==== DATA SHOWN ====

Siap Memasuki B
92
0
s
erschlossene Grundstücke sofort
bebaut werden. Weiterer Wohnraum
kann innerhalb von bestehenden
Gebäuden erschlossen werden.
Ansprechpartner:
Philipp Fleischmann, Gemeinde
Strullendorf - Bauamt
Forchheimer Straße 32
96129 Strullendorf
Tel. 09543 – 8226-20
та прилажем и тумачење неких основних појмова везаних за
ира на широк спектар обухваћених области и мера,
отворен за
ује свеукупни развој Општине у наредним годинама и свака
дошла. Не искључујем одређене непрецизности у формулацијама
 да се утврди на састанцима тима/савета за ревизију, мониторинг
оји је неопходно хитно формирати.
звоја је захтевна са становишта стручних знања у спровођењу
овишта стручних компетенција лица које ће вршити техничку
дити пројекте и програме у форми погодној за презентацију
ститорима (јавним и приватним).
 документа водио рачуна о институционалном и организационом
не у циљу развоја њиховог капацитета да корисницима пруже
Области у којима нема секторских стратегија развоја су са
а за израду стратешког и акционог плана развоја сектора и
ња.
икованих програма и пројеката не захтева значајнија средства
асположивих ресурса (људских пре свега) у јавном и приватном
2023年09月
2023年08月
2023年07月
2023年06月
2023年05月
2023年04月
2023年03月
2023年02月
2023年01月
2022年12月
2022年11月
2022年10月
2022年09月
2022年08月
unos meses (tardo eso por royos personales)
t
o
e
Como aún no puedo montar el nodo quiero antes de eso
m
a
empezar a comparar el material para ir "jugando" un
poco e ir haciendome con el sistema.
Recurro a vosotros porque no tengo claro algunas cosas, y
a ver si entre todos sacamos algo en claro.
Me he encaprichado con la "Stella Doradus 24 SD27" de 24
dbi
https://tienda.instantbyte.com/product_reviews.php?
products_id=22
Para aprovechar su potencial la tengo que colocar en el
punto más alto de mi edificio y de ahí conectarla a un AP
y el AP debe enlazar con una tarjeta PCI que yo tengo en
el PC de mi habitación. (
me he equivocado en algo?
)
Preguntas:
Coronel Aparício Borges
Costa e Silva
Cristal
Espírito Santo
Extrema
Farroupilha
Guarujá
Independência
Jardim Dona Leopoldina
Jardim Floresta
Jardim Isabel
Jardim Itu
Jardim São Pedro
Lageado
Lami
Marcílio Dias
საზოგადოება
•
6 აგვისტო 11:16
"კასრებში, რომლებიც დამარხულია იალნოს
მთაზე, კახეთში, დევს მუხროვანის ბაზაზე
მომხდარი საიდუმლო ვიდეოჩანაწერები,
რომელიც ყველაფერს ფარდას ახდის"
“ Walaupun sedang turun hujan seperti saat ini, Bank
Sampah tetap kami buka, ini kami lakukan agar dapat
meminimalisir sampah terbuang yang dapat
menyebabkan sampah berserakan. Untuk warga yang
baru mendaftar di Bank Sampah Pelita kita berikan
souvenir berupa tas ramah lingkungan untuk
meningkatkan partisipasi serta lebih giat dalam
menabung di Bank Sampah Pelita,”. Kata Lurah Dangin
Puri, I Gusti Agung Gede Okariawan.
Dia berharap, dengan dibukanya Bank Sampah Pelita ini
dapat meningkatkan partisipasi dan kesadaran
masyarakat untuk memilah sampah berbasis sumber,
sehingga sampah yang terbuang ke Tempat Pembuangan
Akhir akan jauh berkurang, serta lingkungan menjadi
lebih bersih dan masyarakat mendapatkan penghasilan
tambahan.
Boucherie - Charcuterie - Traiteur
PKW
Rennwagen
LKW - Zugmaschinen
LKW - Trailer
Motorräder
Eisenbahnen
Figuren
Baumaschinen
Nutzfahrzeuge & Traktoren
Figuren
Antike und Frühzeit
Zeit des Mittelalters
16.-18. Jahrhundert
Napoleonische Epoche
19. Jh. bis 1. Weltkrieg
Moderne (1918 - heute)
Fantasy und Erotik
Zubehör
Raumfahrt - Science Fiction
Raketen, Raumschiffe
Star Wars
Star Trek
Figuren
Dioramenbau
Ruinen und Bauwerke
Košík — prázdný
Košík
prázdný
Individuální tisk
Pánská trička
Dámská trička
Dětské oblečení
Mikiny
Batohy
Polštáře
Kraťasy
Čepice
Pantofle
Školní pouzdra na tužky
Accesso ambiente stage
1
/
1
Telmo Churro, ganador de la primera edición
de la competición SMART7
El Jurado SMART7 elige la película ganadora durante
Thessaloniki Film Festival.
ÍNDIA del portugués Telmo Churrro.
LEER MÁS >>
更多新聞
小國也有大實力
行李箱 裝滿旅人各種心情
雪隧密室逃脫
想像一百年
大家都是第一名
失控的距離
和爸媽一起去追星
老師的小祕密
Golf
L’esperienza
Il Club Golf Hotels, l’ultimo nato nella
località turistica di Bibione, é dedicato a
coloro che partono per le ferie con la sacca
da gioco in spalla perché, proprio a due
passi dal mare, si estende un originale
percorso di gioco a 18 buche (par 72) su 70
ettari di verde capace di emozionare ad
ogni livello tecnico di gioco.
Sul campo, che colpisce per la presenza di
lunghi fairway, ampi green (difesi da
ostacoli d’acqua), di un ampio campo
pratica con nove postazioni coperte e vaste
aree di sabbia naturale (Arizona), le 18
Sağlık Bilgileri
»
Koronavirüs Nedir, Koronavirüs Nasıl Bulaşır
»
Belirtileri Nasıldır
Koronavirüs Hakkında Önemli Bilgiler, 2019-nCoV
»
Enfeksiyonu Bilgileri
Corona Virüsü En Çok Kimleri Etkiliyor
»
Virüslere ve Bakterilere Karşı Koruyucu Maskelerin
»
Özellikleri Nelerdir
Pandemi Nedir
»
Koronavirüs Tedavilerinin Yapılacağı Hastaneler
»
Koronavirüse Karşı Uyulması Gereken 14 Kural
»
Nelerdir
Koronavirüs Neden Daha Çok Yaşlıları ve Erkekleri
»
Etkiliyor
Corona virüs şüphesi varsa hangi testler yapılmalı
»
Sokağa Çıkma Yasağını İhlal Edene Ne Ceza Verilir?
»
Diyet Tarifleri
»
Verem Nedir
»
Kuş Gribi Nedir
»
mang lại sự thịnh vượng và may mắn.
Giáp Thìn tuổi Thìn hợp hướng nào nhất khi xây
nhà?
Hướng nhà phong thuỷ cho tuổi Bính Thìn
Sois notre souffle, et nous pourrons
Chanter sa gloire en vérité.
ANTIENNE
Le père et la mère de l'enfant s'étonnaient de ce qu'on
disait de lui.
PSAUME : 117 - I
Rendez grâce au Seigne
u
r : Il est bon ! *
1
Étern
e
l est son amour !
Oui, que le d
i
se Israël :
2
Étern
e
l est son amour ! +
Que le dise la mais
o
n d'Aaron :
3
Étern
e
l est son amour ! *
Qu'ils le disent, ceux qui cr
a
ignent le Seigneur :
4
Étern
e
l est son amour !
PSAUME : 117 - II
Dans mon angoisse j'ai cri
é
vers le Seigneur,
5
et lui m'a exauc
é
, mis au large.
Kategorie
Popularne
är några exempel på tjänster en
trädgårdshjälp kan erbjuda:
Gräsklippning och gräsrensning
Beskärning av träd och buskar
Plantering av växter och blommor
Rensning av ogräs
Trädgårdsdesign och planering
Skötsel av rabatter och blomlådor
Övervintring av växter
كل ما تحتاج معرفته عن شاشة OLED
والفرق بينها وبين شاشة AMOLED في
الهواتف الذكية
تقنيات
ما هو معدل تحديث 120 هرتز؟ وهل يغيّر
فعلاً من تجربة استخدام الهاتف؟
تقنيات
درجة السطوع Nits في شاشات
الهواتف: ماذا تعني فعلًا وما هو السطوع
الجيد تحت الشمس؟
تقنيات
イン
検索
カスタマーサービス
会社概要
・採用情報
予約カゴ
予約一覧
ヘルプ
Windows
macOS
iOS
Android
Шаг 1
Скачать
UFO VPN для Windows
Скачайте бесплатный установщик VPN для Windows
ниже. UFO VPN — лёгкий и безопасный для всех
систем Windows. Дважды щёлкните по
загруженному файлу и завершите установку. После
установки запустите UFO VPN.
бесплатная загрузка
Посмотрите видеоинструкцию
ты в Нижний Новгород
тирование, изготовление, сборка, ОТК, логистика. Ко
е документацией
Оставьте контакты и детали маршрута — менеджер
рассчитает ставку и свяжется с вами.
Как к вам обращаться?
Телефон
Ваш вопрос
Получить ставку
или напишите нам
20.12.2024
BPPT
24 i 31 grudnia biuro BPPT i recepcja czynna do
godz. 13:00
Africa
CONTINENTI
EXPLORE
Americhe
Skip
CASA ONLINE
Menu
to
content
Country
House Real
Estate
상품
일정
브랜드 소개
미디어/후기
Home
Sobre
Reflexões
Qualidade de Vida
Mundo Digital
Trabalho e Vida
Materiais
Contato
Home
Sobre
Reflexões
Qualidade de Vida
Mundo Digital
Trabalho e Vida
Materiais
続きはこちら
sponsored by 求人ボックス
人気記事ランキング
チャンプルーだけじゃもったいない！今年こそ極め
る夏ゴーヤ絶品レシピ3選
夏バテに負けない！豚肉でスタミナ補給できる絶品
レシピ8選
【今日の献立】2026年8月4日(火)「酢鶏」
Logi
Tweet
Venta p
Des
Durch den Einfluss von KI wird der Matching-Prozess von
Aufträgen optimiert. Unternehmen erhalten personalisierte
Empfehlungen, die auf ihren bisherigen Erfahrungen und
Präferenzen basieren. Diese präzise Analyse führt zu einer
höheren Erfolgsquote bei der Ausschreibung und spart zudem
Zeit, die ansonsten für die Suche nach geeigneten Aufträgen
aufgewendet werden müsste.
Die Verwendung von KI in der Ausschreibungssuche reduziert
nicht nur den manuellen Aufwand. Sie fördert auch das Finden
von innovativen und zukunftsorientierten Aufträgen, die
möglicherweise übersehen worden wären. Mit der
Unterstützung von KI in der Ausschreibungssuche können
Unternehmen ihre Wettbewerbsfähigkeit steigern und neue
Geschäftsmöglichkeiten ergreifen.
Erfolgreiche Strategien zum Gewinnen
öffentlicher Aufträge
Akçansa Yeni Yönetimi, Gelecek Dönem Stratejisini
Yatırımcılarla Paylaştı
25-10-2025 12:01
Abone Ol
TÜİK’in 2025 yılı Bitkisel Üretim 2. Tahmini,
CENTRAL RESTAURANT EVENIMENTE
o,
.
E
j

====

INSTRUCTIONS TO FOLLOW: Return the lines of the records word for word, starting with the very first line and stopping after the line that contains "а за израду". Include both of those lines.

YOUR RESPONSE:
Siap Memasuki B
92
0
s
erschlossene Grundstücke sofort
bebaut werden. Weiterer Wohnraum
kann innerhalb von bestehenden
Gebäuden erschlossen werden.
Ansprechpartner:
Philipp Fleischmann, Gemeinde
Strullendorf - Bauamt
Forchheimer Straße 32
96129 Strullendorf
Tel. 09543 – 8226-20
та прилажем и тумачење неких основних појмова везаних за
ира на широк спектар обухваћених области и мера,
отворен за
ује свеукупни развој Општине у наредним годинама и свака
дошла. Не искључујем одређене непрецизности у формулацијама
 да се утврди на састанцима тима/савета за ревизију, мониторинг
оји је неопходно хитно формирати.
звоја је захтевна са становишта стручних знања у спровођењу
овишта стручних компетенција лица које ће вршити техничку
дити пројекте и програме у форми погодној за презентацију
ститорима (јавним и приватним).
 документа водио рачуна о институционалном и организационом
не у циљу развоја њиховог капацитета да корисницима пруже
Области у којима нема секторских стратегија развоја су са
а за израду стратешког и акционог плана развоја сектора и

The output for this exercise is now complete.